Deputy for Aisne's 2nd constituency
- In office 12 June 1997 – 18 June 2002
- Preceded by: Charles Baur
- Succeeded by: Xavier Bertrand

Personal details
- Born: 1 March 1947 Paris, France
- Died: 30 November 2019 (aged 72) Paris, France

= Odette Grzegrzulka =

French politician (1947–2019)

Odette Grzegrzulka (1 March 1947 – 30 November 2019) was a French politician who served as deputy, representing Aisne's 2nd constituency.

==Biography==
Grzegrzulka earned a bachelor's degree in philosophy and a master's degree in Polish. She joined the Socialist Party in 1979. She worked with Jack Lang at the Ministry of Culture from 1981 to 1986 and again from 1988 to 1993. She was in charge of relations with parliamentarians.

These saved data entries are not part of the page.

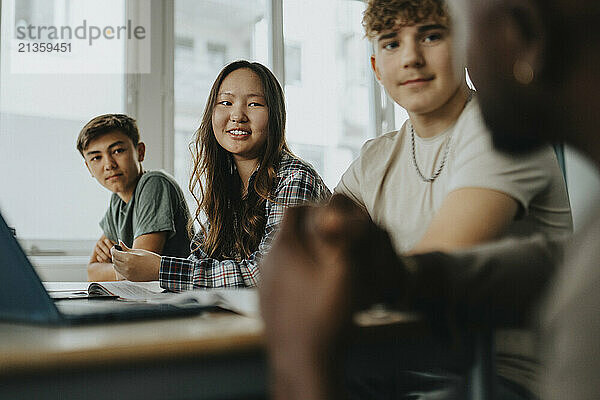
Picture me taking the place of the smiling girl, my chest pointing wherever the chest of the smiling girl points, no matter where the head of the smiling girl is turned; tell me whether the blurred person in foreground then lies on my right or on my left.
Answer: on my left

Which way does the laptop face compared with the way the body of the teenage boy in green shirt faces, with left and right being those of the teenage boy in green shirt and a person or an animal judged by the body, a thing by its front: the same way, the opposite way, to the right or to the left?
the opposite way

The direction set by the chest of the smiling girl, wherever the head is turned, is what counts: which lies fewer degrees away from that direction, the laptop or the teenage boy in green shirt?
the laptop

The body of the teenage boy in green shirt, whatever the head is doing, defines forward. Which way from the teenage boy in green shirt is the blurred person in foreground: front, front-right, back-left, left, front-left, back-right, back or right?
front-left

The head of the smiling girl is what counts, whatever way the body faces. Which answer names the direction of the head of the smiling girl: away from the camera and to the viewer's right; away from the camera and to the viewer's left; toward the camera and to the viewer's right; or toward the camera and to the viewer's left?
toward the camera and to the viewer's right

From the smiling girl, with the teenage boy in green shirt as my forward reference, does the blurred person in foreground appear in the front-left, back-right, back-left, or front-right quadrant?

She was at Blois in 1989, where she was an assistant of social affairs and solidarity. Afterwards, she joined Daniel Vaillant in the 18th arrondissement of Paris.

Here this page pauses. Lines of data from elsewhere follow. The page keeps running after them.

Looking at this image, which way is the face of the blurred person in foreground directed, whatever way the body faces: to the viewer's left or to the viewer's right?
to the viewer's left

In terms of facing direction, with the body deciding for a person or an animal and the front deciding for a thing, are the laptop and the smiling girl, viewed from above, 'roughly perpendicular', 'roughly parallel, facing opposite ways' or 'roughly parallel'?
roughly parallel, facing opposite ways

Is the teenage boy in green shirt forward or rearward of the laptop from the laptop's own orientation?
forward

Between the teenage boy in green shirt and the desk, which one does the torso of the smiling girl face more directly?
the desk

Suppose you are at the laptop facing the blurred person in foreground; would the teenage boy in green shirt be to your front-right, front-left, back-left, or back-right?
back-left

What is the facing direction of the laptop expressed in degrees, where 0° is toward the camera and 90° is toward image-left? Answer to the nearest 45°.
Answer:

During the 1997 French legislative election, she ran for Aisne's 2nd constituency. She came first in the first round with 28.63% of the vote, ahead of outgoing deputy and chairman of the regional council Charles Baur at 27.84%. She was elected in the second round with 56.52% of the vote. She joined the Socialist Party in the National Assembly, and in January 1999 she published a report to Prime Minister Jacques Chirac, titled Propositions pour un renforcement de la sécurité sanitaire environnementale (Proposals for a Strengthening of Environmental Health Security).

In the 1998 French cantonal elections, Grzegrzulka ran in the Canton of Saint-Quentin-Nord after Jacques Braconnier announced his retirement. She was beaten by deputy mayor of Saint-Quentin, Xavier Bertrand, who received 53% of the vote.

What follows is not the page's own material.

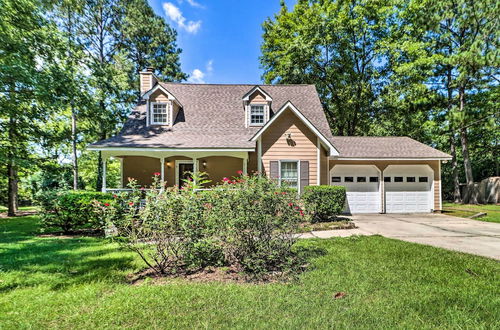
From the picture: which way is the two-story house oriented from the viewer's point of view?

In the 2002 French legislative election, Grzegrzulka ran against Bertrand in the second round after Bertram received 43.13% and she received 26.91% of the votes. She would lose the second round as well, allocating 43.04% of the votes, while Bertrand received 56.96%. Her term in Parliament ended on 18 June 2002.

Grzegrzulka ran again in the 2007 French legislative election, but lost to Bertrand after only one round of votes. Bertrand received 53.28% of the vote, while Grzegrzulka received 22.81%. She returned to the Ministry of Culture after her defeat, and was then assigned to the Embassy of France in Moldova in 2009.

Odette Grzegrzulka died on 30 November 2019.